O caso trata de três “chácaras” da Colônia Agrícola IAPI na região
administrativa do Guará (DF). Os ocupantes afirmavam manter há mais de 20
anos a posse pacífica do local, tendo desenvolvido plantações diversas,
casas, barracos, criadouros e outras obras. Possuíam também documento
fornecido pelo poder público, chamado de “certificado para regularização
fundiária”. A Terracap argumentou que, o certificado além de não poder
legitimar a ocupação ou provar propriedade, foi emitido por quem não detinha
competência para o tema.
O Tribunal de Justiça do Distrito Federal e Territórios (TJDFT) entendeu
que, apesar de a área ser pública e não ser passível de usucapião ou posse,
os ocupantes deveriam ser equiparados a possuidores de boa-fé para fins de
indenização por benfeitorias. Mas, para o ministro Herman Benjamin, o
possuidor é aquele que tem, de fato, o exercício de algum dos direitos de
propriedade, o que jamais ocorre em relação a áreas públicas. “O particular
jamais exerce poderes de propriedade, já que o imóvel público não pode ser
usucapido O particular, portanto, nunca poderá ser considerado possuidor de
área pública, senão mero detentor”, explicou.

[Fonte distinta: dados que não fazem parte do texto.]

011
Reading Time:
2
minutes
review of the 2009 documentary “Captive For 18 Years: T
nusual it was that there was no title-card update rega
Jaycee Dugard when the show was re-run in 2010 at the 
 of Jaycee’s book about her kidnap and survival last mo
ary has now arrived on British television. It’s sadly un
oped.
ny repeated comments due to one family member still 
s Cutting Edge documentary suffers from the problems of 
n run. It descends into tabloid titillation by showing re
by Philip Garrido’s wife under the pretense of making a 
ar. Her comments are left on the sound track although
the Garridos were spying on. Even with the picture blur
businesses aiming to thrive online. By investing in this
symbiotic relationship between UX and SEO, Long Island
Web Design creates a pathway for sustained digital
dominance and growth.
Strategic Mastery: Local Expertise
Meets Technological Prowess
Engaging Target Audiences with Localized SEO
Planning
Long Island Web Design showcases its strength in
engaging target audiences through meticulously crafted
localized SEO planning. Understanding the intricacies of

O ministro ressaltou que, apesar de esse ponto já bastar para afastar o
direito à compensação pelo poder público em razão de melhorias, o instituto
da indenização pressupõe a existência de vantagem oriunda dessas obras para
o real proprietário. E, no caso da Administração, como esses imóveis são
geralmente construídos com ilegalidades ambientais e urbanísticas, o Poder
Público precisa demoli-los ou regularizá-los.
“Seria incoerente impor à Administração a obrigação de indenizar por imóveis
irregularmente construídos que, além de não terem utilidade para o Poder
Público, ensejarão dispêndio de recursos do erário para sua demolição”,
afirmou o relator. “Entender de modo diverso é atribuir à detenção efeitos
próprios da posse, o que enfraquece a dominialidade pública, destrói as
premissas básicas do princípio da boa-fé objetiva, estimula invasões e
construções ilegais e legitima, com a garantia de indenização, a apropriação
privada do espaço público”, completou.
Segundo o ministro, a tolerância da Administração não pode servir para
afastar ou distorcer a aplicação da lei: “Não fosse assim, os agentes
públicos teriam, sob sua exclusiva vontade, o poder de afastar normas legais
cogentes, instituídas em observância e como garantia do interesse da
coletividade.”
Ainda segundo o relator, o entendimento da Turma não afasta o dever de o
Estado amparar os que não possuem casa própria. Mas não seria razoável
torcer as normas de posse e propriedade para atingir tais objetivos sociais
e dar tratamento idêntico a ricos e pobres que ocupam ilegalmente bens que
pertencem à comunidade e às gerações futuras.
“Sim, porque, como é de conhecimento público, no Brasil, invasão de espaço
público é prática corriqueira em todas as classes sociais: estão aí as
praças e vias públicas ocupadas por construções ilegais de shopping centers,
as áreas de preservação permanente, inclusive no Pantanal e em dunas,
tomadas por residências de lazer, as margens de rios e lagos abocanhadas por
clubes, para citar alguns exemplos”, concluiu.